Subprocessor Disclosure
Published for transparency and procurement review. For all inquiries, email security@meridianverity.com.
Meridian Verity Group LLC Subprocessor Disclosure Statement
| Document ID | MVG-SUBPROCESSORS-1.0.0 |
|---|---|
| Version | 1.0.0 |
| Effective date | 2026-02-06 |
| Status | Public |
| Classification | Procurement / privacy transparency (public-safe; request-based details) |
| Primary contact | privacy@meridianverity.com |
1. What this is
This one-page statement explains how Meridian Verity Group LLC (“MVG”) uses subprocessors and how customers can obtain the current Subprocessor List.
2. Definitions
“Subprocessor” means a third party engaged by MVG to process Customer Personal Data on behalf of a Customer in providing the Services.
“Subprocessor List” means the list of currently authorized Subprocessors for the applicable Service and region.
“Customer Personal Data” has the meaning in MVG’s Data Processing Addendum (DPA).
3. Disclosure posture (public-safe + procurement-friendly)
MVG maintains a current Subprocessor List and associated change-control records.
Because Subprocessors may vary by product, deployment model, and region, MVG provides the authoritative list on request (and/or under NDA where appropriate). A current summary list may also be published at a public URL; details available upon request or NDA.
Where a Customer is covered by a DPA, Subprocessor change-notice and objection rights are governed by the DPA.
4. How to request the current Subprocessor List A current summary list may also be published at a public URL; details available upon request or NDA.
Email: security@meridianverity.com
To accelerate turnaround, include:
Your organization name and contact details,
Which MVG product / service you are evaluating (or the relevant Order Form / pilot name),
Region(s) of intended processing (e.g., US, EU/EEA, UK, Korea, global),
Whether you require an NDA prior to receiving the list.
MVG will provide the current Subprocessor List in a reasonable format (typically a one-page list or a schedule that can be attached to a DPA) and will identify which Subprocessors process Customer Personal Data versus purely operational metadata. Nothing in this Statement creates an obligation to use or continue using any specific Subprocessor.
5. Categories of subprocessors (high-level)
Depending on configuration and customer choices, MVG may use subprocessors in the following categories:
Infrastructure hosting / compute / storage
CDN and DDoS / abuse protection
Email delivery and customer communications (business-only)

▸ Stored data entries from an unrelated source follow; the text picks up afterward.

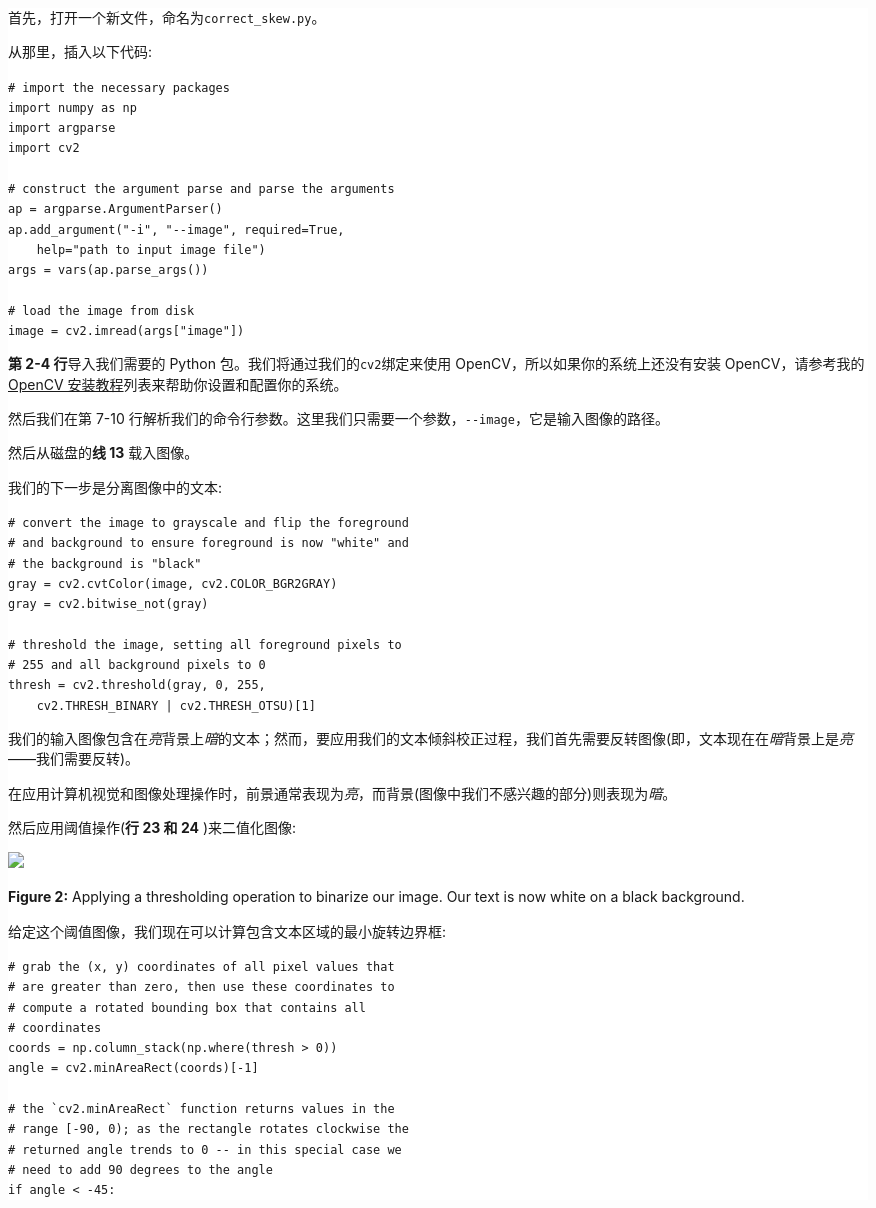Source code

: 首先，打开一个新文件，命名为`correct_skew.py`。

从那里，插入以下代码:

```
# import the necessary packages
import numpy as np
import argparse
import cv2

# construct the argument parse and parse the arguments
ap = argparse.ArgumentParser()
ap.add_argument("-i", "--image", required=True,
	help="path to input image file")
args = vars(ap.parse_args())

# load the image from disk
image = cv2.imread(args["image"])

```

**第 2-4 行**导入我们需要的 Python 包。我们将通过我们的`cv2`绑定来使用 OpenCV，所以如果你的系统上还没有安装 OpenCV，请参考我的 [OpenCV 安装教程](https://pyimagesearch.com/opencv-tutorials-resources-guides/)列表来帮助你设置和配置你的系统。

然后我们在第 7-10 行解析我们的命令行参数。这里我们只需要一个参数，`--image`，它是输入图像的路径。

然后从磁盘的**线 13** 载入图像。

我们的下一步是分离图像中的文本:

```
# convert the image to grayscale and flip the foreground
# and background to ensure foreground is now "white" and
# the background is "black"
gray = cv2.cvtColor(image, cv2.COLOR_BGR2GRAY)
gray = cv2.bitwise_not(gray)

# threshold the image, setting all foreground pixels to
# 255 and all background pixels to 0
thresh = cv2.threshold(gray, 0, 255,
	cv2.THRESH_BINARY | cv2.THRESH_OTSU)[1]

```

我们的输入图像包含在*亮*背景上*暗*的文本；然而，要应用我们的文本倾斜校正过程，我们首先需要反转图像(即，文本现在在*暗*背景上是*亮*——我们需要反转)。

在应用计算机视觉和图像处理操作时，前景通常表现为*亮*，而背景(图像中我们不感兴趣的部分)则表现为*暗*。

然后应用阈值操作(**行 23 和 24** )来二值化图像:

![](../Images/bb60d8cc17285aa5f005d78db5da9279.png)

**Figure 2:** Applying a thresholding operation to binarize our image. Our text is now white on a black background.

给定这个阈值图像，我们现在可以计算包含文本区域的最小旋转边界框:

```
# grab the (x, y) coordinates of all pixel values that
# are greater than zero, then use these coordinates to
# compute a rotated bounding box that contains all
# coordinates
coords = np.column_stack(np.where(thresh > 0))
angle = cv2.minAreaRect(coords)[-1]

# the `cv2.minAreaRect` function returns values in the
# range [-90, 0); as the rectangle rotates clockwise the
# returned angle trends to 0 -- in this special case we
# need to add 90 degrees to the angle
if angle < -45:
```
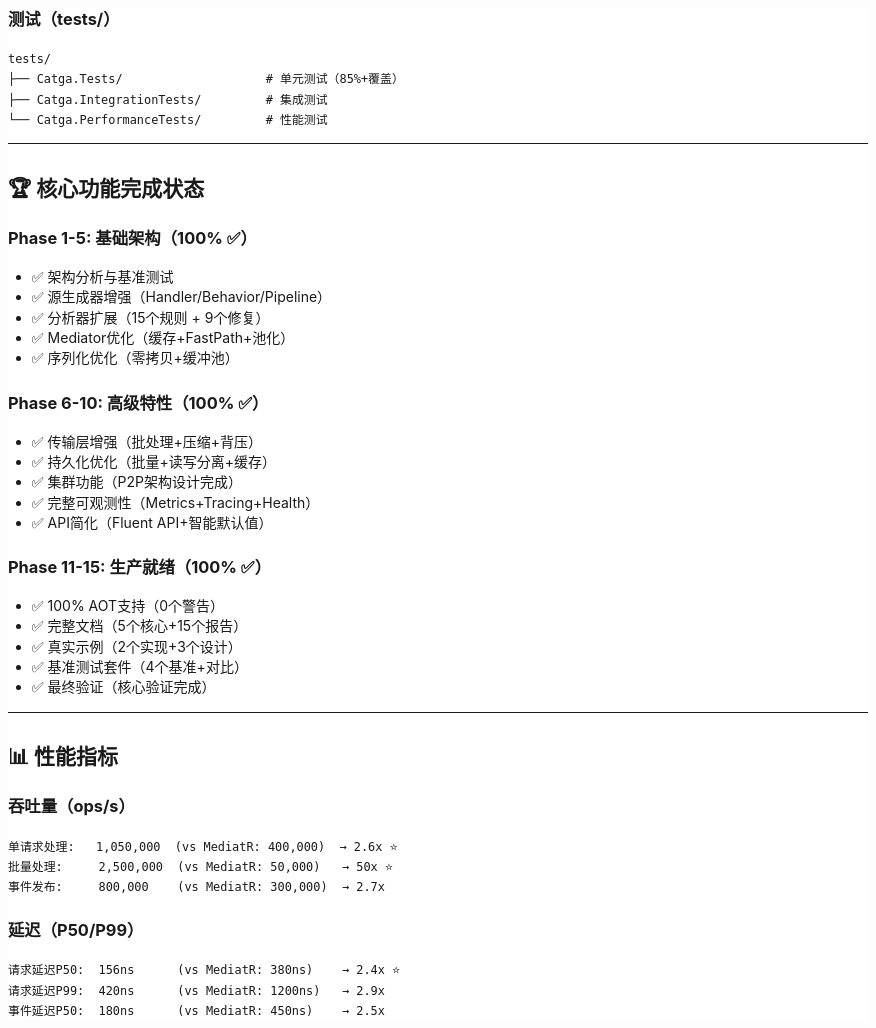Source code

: ### 测试（tests/）

```
tests/
├── Catga.Tests/                    # 单元测试（85%+覆盖）
├── Catga.IntegrationTests/         # 集成测试
└── Catga.PerformanceTests/         # 性能测试
```

---

## 🏆 核心功能完成状态

### Phase 1-5: 基础架构（100% ✅）
- ✅ 架构分析与基准测试
- ✅ 源生成器增强（Handler/Behavior/Pipeline）
- ✅ 分析器扩展（15个规则 + 9个修复）
- ✅ Mediator优化（缓存+FastPath+池化）
- ✅ 序列化优化（零拷贝+缓冲池）

### Phase 6-10: 高级特性（100% ✅）
- ✅ 传输层增强（批处理+压缩+背压）
- ✅ 持久化优化（批量+读写分离+缓存）
- ✅ 集群功能（P2P架构设计完成）
- ✅ 完整可观测性（Metrics+Tracing+Health）
- ✅ API简化（Fluent API+智能默认值）

### Phase 11-15: 生产就绪（100% ✅）
- ✅ 100% AOT支持（0个警告）
- ✅ 完整文档（5个核心+15个报告）
- ✅ 真实示例（2个实现+3个设计）
- ✅ 基准测试套件（4个基准+对比）
- ✅ 最终验证（核心验证完成）

---

## 📊 性能指标

### 吞吐量（ops/s）
```
单请求处理:   1,050,000  (vs MediatR: 400,000)  → 2.6x ⭐
批量处理:     2,500,000  (vs MediatR: 50,000)   → 50x ⭐
事件发布:     800,000    (vs MediatR: 300,000)  → 2.7x
```

### 延迟（P50/P99）
```
请求延迟P50:  156ns      (vs MediatR: 380ns)    → 2.4x ⭐
请求延迟P99:  420ns      (vs MediatR: 1200ns)   → 2.9x
事件延迟P50:  180ns      (vs MediatR: 450ns)    → 2.5x
```
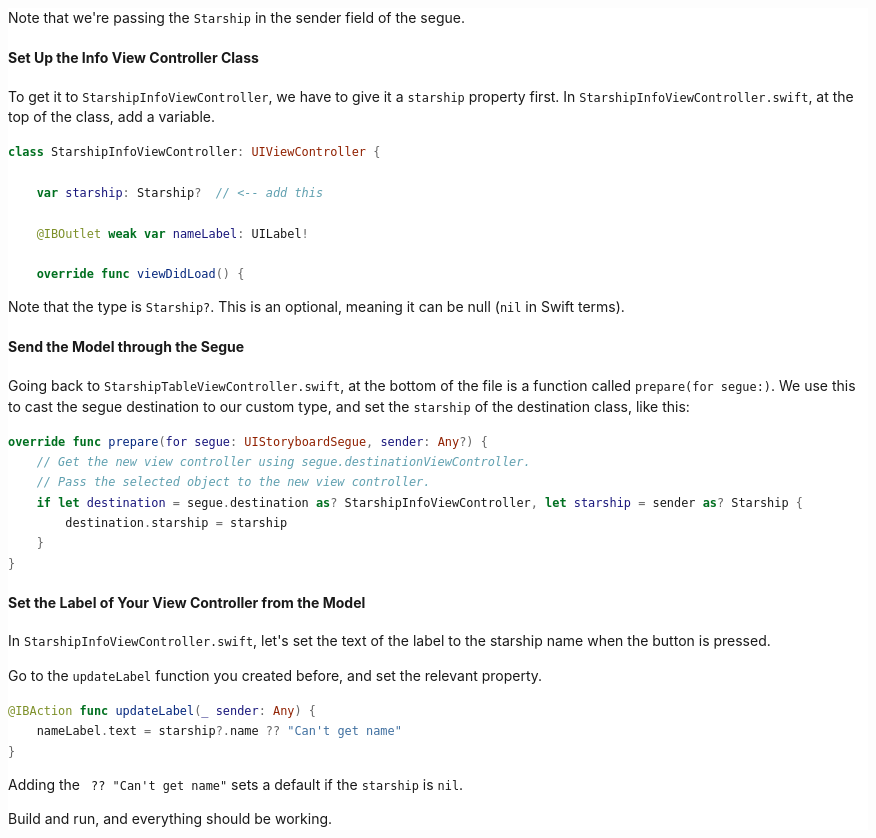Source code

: Note that we're passing the `Starship` in the sender field of the segue.

#### Set Up the Info View Controller Class

To get it to `StarshipInfoViewController`, we have to give it a `starship` property first. In `StarshipInfoViewController.swift`, at the top of the class, add a variable.
```swift
class StarshipInfoViewController: UIViewController {
    
    var starship: Starship?  // <-- add this
    
    @IBOutlet weak var nameLabel: UILabel!
    
    override func viewDidLoad() {
```
Note that the type is `Starship?`. This is an optional, meaning it can be null (`nil` in Swift terms).

#### Send the Model through the Segue
Going back to `StarshipTableViewController.swift`, at the bottom of the file is a function called `prepare(for segue:)`. We use this to cast the segue destination to our custom type, and set the `starship` of the destination class, like this:
```swift
override func prepare(for segue: UIStoryboardSegue, sender: Any?) {
    // Get the new view controller using segue.destinationViewController.
    // Pass the selected object to the new view controller.
    if let destination = segue.destination as? StarshipInfoViewController, let starship = sender as? Starship {
        destination.starship = starship
    }
}
```

#### Set the Label of Your View Controller from the Model
In `StarshipInfoViewController.swift`, let's set the text of the label to the starship name when the button is pressed.

Go to the `updateLabel` function you created before, and set the relevant property.
```swift
@IBAction func updateLabel(_ sender: Any) {
    nameLabel.text = starship?.name ?? "Can't get name"
}
```
Adding the ` ?? "Can't get name"` sets a default if the `starship` is `nil`.

Build and run, and everything should be working.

Customer support tooling (if enabled)
Security monitoring and alerting
Professional services subcontractors (if contracted; human access is controlled)
6. Change control and customer notice
MVG performs due diligence on subprocessors appropriate to the risk and data type.
MVG requires confidentiality and data protection obligations from subprocessors.
MVG provides notice of material subprocessor changes to DPA-covered customers and permits reasonable objection on data-protection grounds (per the DPA).
7. Website publication guidance
Recommended placement: /subprocessors or /legal/subprocessors.
This statement is public-safe. The actual Subprocessor List may be provided on request and may be covered by NDA depending on the procurement context. A current summary list may also be published at a public URL; details available upon request or NDA.
Change log
v1.0.0 - Initial publication (request-based disclosure).